[H]ANOVER, N.H. — On the one hand, U.S. Sens. Bernie Sanders and Elizabeth Warren both are New England transplants with hardscrabble childhoods running for the 2020 Democratic presidential nomination on platforms for working families and against wealthy and powerful special interests.
On the other, the Vermonter is polling second behind former Vice President Joe Biden in the first-in-the-nation primary state of New Hampshire, while his Massachusetts peer is running fourth behind South Bend, Indiana, Mayor Pete Buttigieg. But tell that to the overflow crowd of nearly 100 people who couldn’t get into a standing-room-only rally of 500 Warren supporters over the weekend at this town’s Hanover Inn.
“A lot of the talk is about her not getting any traction,” said a retiree from the nearby Vermont town of Thetford who was squeezed against the back wall. “This looks like traction.”
Asked for his name, the man declined — noting he supported his home state senator in his 2016 White House bid but wasn’t sure if he’d do so again.
“I can’t but be troubled by the way Bernie thinks everything is reducible to class,” the man said. “That creates real difficulties.”
And that could make a difference for Warren, who focuses on the same economic concerns as Sanders but is facing questions from pundits and the press about her so-far lower poll numbers.

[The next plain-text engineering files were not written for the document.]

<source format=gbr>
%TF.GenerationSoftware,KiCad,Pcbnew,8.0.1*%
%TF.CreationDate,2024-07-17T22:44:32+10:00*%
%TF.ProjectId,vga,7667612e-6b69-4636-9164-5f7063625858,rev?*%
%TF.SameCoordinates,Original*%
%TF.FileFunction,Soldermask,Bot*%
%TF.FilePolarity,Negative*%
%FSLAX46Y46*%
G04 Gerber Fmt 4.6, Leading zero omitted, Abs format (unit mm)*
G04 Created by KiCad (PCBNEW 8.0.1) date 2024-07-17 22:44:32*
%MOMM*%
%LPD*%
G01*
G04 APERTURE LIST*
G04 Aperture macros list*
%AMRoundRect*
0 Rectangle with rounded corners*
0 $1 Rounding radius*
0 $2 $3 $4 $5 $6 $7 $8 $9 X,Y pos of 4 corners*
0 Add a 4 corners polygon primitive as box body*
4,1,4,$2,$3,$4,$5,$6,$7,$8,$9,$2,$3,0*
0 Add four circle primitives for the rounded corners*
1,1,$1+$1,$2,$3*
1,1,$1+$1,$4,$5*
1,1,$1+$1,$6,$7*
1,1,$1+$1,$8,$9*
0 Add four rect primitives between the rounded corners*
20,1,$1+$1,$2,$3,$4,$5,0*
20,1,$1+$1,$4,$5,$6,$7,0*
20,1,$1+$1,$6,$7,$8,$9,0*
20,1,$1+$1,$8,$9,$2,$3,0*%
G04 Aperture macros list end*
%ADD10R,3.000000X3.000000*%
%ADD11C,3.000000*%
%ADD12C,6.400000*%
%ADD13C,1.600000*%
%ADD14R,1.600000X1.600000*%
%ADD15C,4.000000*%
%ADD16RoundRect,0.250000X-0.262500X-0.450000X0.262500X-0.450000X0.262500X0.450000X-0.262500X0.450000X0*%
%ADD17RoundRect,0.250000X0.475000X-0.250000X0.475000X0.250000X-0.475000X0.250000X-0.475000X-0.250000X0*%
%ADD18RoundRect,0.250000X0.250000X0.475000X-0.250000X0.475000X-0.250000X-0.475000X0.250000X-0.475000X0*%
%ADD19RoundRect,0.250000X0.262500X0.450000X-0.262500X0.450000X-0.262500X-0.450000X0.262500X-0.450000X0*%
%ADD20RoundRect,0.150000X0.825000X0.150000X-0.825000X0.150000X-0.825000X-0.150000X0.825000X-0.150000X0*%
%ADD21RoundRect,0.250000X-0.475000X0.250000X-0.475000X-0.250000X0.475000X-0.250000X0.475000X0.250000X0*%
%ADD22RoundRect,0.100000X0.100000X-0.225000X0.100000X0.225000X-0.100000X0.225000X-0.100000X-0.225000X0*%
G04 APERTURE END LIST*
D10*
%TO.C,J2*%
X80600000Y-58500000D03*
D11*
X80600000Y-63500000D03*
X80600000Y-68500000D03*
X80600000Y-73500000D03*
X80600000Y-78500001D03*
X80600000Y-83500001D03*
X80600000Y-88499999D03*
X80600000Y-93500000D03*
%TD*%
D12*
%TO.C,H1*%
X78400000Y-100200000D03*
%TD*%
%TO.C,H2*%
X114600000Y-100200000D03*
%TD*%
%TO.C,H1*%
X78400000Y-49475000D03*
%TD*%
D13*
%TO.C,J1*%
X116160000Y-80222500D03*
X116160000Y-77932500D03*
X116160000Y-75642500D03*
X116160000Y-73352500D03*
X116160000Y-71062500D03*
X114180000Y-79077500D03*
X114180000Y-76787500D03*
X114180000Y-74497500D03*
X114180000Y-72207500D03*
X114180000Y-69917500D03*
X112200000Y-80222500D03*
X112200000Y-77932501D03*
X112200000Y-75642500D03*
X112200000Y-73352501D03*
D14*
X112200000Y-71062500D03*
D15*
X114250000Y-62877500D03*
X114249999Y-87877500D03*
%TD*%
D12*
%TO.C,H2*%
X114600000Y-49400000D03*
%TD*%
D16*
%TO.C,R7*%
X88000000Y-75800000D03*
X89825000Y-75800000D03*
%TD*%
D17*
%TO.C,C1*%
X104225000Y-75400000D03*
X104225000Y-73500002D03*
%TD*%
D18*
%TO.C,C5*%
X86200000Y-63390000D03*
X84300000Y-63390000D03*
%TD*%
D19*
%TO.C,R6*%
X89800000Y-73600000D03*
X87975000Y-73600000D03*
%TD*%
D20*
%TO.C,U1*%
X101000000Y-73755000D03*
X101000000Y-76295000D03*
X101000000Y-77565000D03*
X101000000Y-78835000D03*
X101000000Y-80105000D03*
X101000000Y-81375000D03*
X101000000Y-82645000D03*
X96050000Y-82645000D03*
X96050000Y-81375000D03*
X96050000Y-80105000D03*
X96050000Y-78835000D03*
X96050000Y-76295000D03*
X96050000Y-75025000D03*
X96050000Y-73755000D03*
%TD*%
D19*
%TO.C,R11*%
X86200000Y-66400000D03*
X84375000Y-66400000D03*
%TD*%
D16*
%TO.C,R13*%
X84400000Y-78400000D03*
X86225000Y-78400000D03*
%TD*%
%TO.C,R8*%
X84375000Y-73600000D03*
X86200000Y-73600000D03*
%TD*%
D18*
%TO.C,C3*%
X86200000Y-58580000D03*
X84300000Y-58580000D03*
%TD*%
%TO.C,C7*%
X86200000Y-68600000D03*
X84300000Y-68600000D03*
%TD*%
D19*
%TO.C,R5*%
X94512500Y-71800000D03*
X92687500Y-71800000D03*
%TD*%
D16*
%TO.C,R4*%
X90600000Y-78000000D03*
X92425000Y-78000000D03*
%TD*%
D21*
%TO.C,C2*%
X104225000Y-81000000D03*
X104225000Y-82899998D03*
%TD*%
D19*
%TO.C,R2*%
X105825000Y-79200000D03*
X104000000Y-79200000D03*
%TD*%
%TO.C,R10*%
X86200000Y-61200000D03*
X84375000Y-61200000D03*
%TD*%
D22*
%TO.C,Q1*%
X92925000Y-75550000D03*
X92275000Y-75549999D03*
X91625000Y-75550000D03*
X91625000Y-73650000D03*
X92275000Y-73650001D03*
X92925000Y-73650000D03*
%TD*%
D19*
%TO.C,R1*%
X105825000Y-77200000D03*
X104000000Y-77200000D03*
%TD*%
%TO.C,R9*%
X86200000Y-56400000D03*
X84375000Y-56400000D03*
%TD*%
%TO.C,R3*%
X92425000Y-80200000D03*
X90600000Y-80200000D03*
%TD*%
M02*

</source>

“We need to rewrite the rules of this economy — inequality is going to crush us,” she told the crowd here Saturday. “I want a government that doesn’t work for the giant multinational corporations, I want one that works for our small families.”
Sanders and Warren, although 2020 competitors, are congenial. When asked to point out their differences, she replied only that she’s running her own race. But that said, the two aren’t the same. As Sanders has endured countless questions about promising but not delivering his tax returns before April 15, Warren shared hers long ago.
“We should make everyone who runs for federal office put their tax returns online,” she said to applause.
While Sanders calls himself a democratic socialist, Warren labels herself a “capitalist to my bones.”
And many of her supporters appreciate she’s female.
“We turn on the news and hear predominantly about men and what they’re doing,” said one woman upon taking the microphone to ask a question.
Warren, for her part, spoke about issues not only as a candidate but also as a wife and mother.
“I look back and think how many women my age got sidelined over child care,” she said. “How many women and men today get sidelined over child care?”

Warren also has been quicker than Sanders to support a federal study of financial reparations for descendants of slavery.
“America is built on the backs of enslaved people,” she said. “Until we address that issue head-on and have a real conversation about the impact of race, not just in the past but also today, we can’t make this country the country of our best ideals.”